Indiana County May Terminate Century

Author:
Publish date:
Updated on

The Warrick County Board of Commissioners in southwestern
Indiana got its first look last week at an ordinance terminating Century Communications
Corp.'s local cable franchise.

Two of the board's members were scheduled to review
the ordinance at their regular biweekly meeting last Monday, but no action was expected to
be taken until chairman David Rector returns next week.

Century officials, meanwhile, said the commission was using
nonexistent service issues to cover for the fact that it's unhappy with the
MSO's rates.

County attorney Terry White was recently instructed to
launch termination proceedings against Century after he informed the commission that the
company had not responded to a March letter demanding proof that it was providing a
"quality signal" to some 6,700 area cable subscribers.

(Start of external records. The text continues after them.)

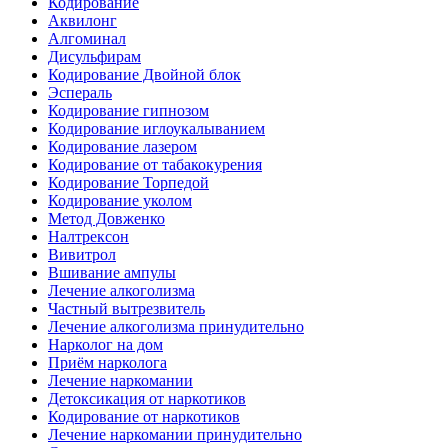
Кодирование
Аквилонг
Алгоминал
Дисульфирам
Кодирование Двойной блок
Эспераль
Кодирование гипнозом
Кодирование иглоукалыванием
Кодирование лазером
Кодирование от табакокурения
Кодирование Торпедой
Кодирование уколом
Метод Довженко
Налтрексон
Вивитрол
Вшивание ампулы
Лечение алкоголизма
Частный вытрезвитель
Лечение алкоголизма принудительно
Нарколог на дом
Приём нарколога
Лечение наркомании
Детоксикация от наркотиков
Кодирование от наркотиков
Лечение наркомании принудительно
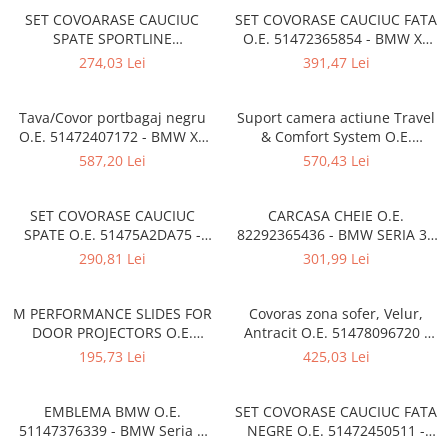
Overfender aripa
SET COVOARASE CAUCIUC
SET COVORASE CAUCIUC FATA
Panou acoperire trigger
SPATE SPORTLINE
O.E. 51472365854 - BMW X1
NEGRU/ROSU "All-Weather"
F48
274,03 Lei
391,47 Lei
Plafon
O.E. 51472365857 - BMW X1
F48
Praguri
Tava/Covor portbagaj negru
Suport camera actiune Travel
Rama radiator
O.E. 51472407172 - BMW X1
& Comfort System O.E.
F48
51952405468
Scut motor
587,20 Lei
570,43 Lei
Spălător far
SET COVORASE CAUCIUC
CARCASA CHEIE O.E.
Suport aripa
SPATE O.E. 51475A2DA75 -
82292365436 - BMW SERIA 3 ,
Suport far
BMW X1 U11 U12
SERIA 5 , SERIA 6 , SERIA 7 ,
290,81 Lei
301,99 Lei
SERIA 8 , X3 , X4 , X5 , X6 , X
Suport radiator
M PERFORMANCE SLIDES FOR
Covoras zona sofer, Velur,
Traversa
DOOR PROJECTORS O.E.
Antracit O.E. 51478096720 -
Usa fată
63312469631 - Seria 1-Seria 8,
BMW Seria 8 F93M8, G16 Gran
195,73 Lei
425,03 Lei
X1-X6, Z4, M2-M6, M8, X3 M-
Coupe
Usa spate
X6 M
Cutie viteze
EMBLEMA BMW O.E.
SET COVORASE CAUCIUC FATA
51147376339 - BMW Seria 8
NEGRE O.E. 51472450511 -
Cutie viteze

"We're still waiting for that proof," White
said.

White added that the county believes Century has breached
its franchise, which calls for it to offer a quality picture and to provide evidence to
local officials that its signal is of adequate strength and that it meets Federal
Communications Commission technical standards.

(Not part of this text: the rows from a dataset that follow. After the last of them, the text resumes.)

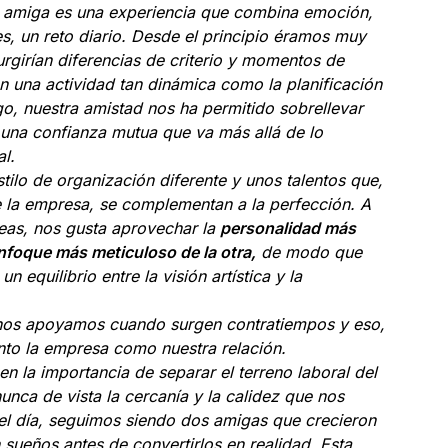
r amiga es una experiencia que combina emoción,
s, un reto diario. Desde el principio éramos muy
rgirían diferencias de criterio y momentos de
n una actividad tan dinámica como la planificación
o, nuestra amistad nos ha permitido sobrellevar
 una confianza mutua que va más allá de lo
l.
ilo de organización diferente y unos talentos que,
e la empresa, se complementan a la perfección. A
areas, nos gusta aprovechar la
personalidad más
enfoque más meticuloso de la otra,
de modo que
n equilibrio entre la visión artística y la
nos apoyamos cuando surgen contratiempos y eso,
anto la empresa como nuestra relación.
 la importancia de separar el terreno laboral del
unca de vista la cercanía y la calidez que nos
 del día, seguimos siendo dos amigas que crecieron
 sueños antes de convertirlos en realidad. Esta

Under the franchise, Warrick County has the right to
terminate the 15-year deal once it gives Century 60 days' notice and passes an
ordinance announcing its intentions, White said.

If the ordinance is passed, the county will file a lawsuit
seeking a declaratory judgment recognizing its actions, he added.

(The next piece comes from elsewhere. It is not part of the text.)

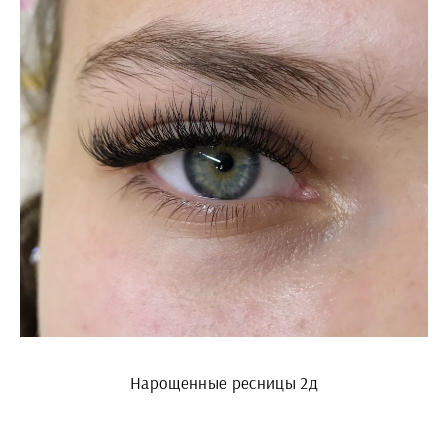
Нарощенные ресницы 2д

However, Mike Hill, general manager for the Century system,
said he appeared at an April 12 commission meeting. At White's urging, he requested
that the board meet in executive session to discuss the alleged service problems. The
commission agreed, he said, but it never called to give him a date for the meeting.

Moreover, he added, Century's service calls are
running at fewer than 1 percent, or well below the industry average.

"So basically, I think it boils down to rates,"
Hill said. "We're trying to get to some common ground. We have the information
they want, and we have given them opportunities to get it. But it's up to the
commission to allow us to get together. It has to be a two-way thing."

White said Century's service-call figures were not
supported by consumer reaction.

"When we decided to take these people on, it was
amazing how many calls we got from their customers about how bad the signal is," he
added.

The termination proceedings are only the latest squabble
between Century and the commission.

Commissioners voted in March to reject the company's
latest round of rate hikes -- a 6 percent increase that added $1.82 per month to the cost
of basic cable. "Century Select," the operator's expanded-basic tier,
increased 52 cents per month, or 2 percent.

The county subsequently filed a complaint with the FCC over
the higher basic rates -- a petition the agency rejected because the county did not
provide adequate reasons why it objected to Century's new rates.